How many times have I said this over the course of my life? Far too many to count. It’s my very most favorite fact about us. It’s a source of absolute delight to me. We’re the only animal that has been observed to tell stories. It begs a question in response to my last post re: what, if anything, makes humans unique from other animals:
Why didn’t I list storytelling as the characteristic that makes us unique?
Why did I end up with something as depressing as “we’re the only animals who sometimes hate ourselves?”
Storytelling is built into the most basic functioning of our brains. It’s how memory works. It’s how we make sense of the world. For something so deeply embedded in us, it can’t be something entirely unique to us—it must be based on antecedent mental abilities in the animal world. So, as with so many things, storytelling is a unique expression but not unique in its essential nature.
In their book, The Knowledge Illusion: Why We Never Think Alone, Philip Fernbach and Steven Sloman present essentially the same argument: storytelling is an expression of causal reasoning—what I refer to as the awareness of cause and effect. Stories allow us to take our understanding of cause and effect and explore how the world might change given different actions. It’s a method of prediction. Causal reasoning is common throughout the animal kingdom. Storytelling may be unique to human beings but it’s based on a form of common animal intelligence.
Likewise, Fernbach and Sloman argue that humans are the only animals who show an ability to discern causes from observed effects. Many animals can connect causes to effects but we’re the only ones who can reason the other way around: when we witness an effect, we can figure out what probably caused it. (Corvids may be able to do this, too, but we can’t be sure enough to take a position on the matter.)
I would argue this ability to reason effect-to-cause is more essential to our storytelling capacity than the widely common cause-to-effect reasoning. Storytelling and effect-to-cause reasoning both express our ability to speculate.

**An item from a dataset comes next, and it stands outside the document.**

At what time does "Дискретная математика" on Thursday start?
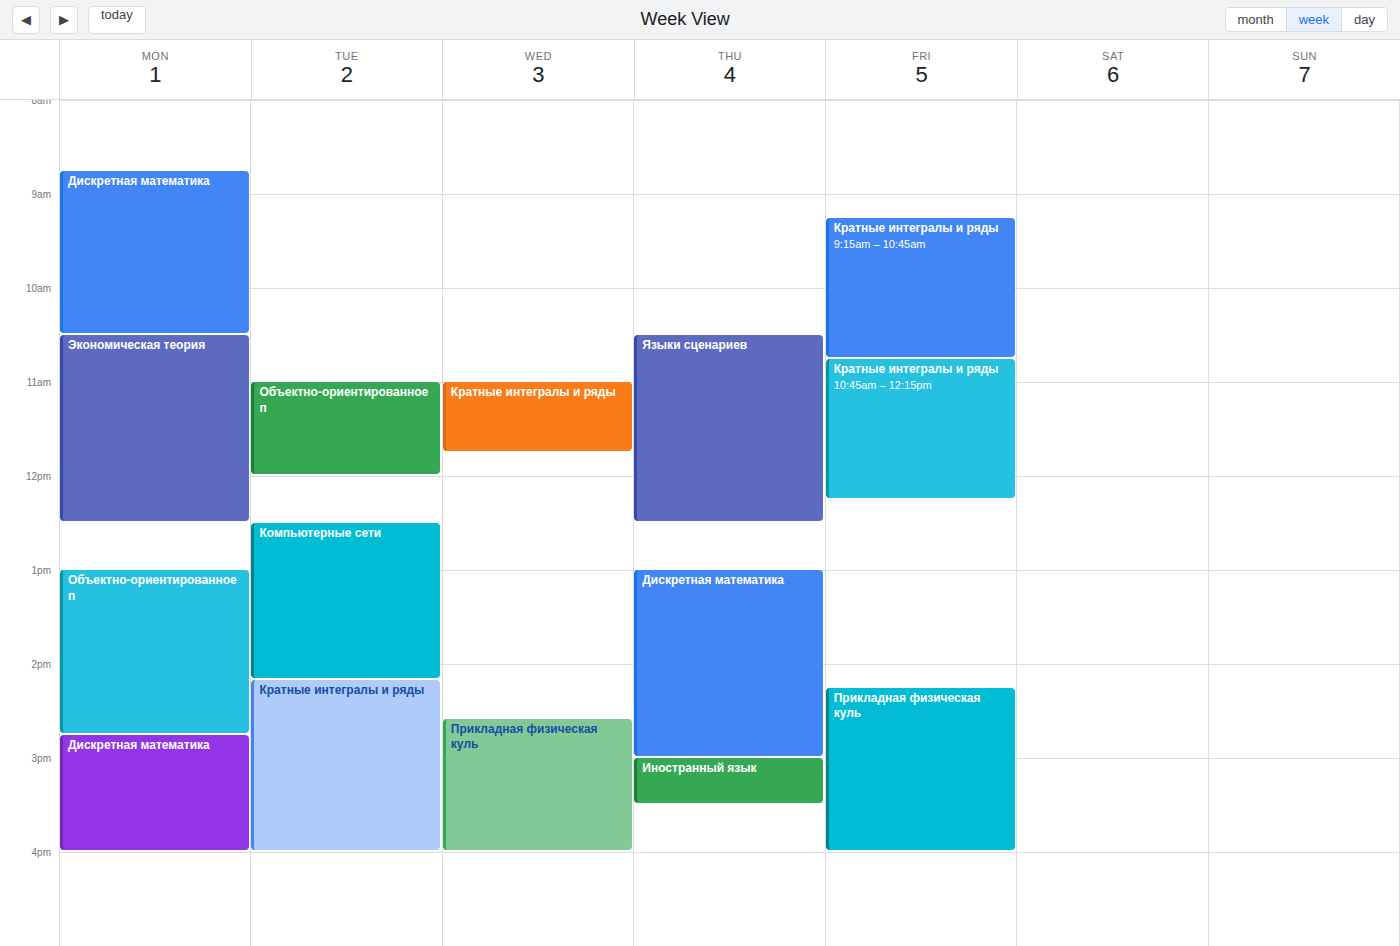
1:00 PM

But if I’m going to argue that storytelling isn’t unique enough to render us truly unique from other animals because it’s an expression of a general animal intelligence, then our ability to reason effect-to-cause can’t be what makes us unique, either, for the same reason: same essential intelligence, different scale and expression.
This leaves one other possibility pointed out in The Knowledge Illusion: human beings are the only animals who demonstrate an ability to share intentionality. (Read the book for a full explanation of what that means.) Shared intentionality is the most likely key that unlocked our tremendous success as a species.
As with any such claims of uniqueness, it’s entirely possible we’ll observe shared intentionality in some other species at some point. But for now, it does seem to be a truly unique ability. And it’s a much more optimistic conclusion than the one I originally offered.
Shared intent and self-vilification.
It’s appropriate, I suppose—we’re both the most successful and the most destructive species that has ever existed that we know of. Of course our uniqueness would be equal parts good and bad.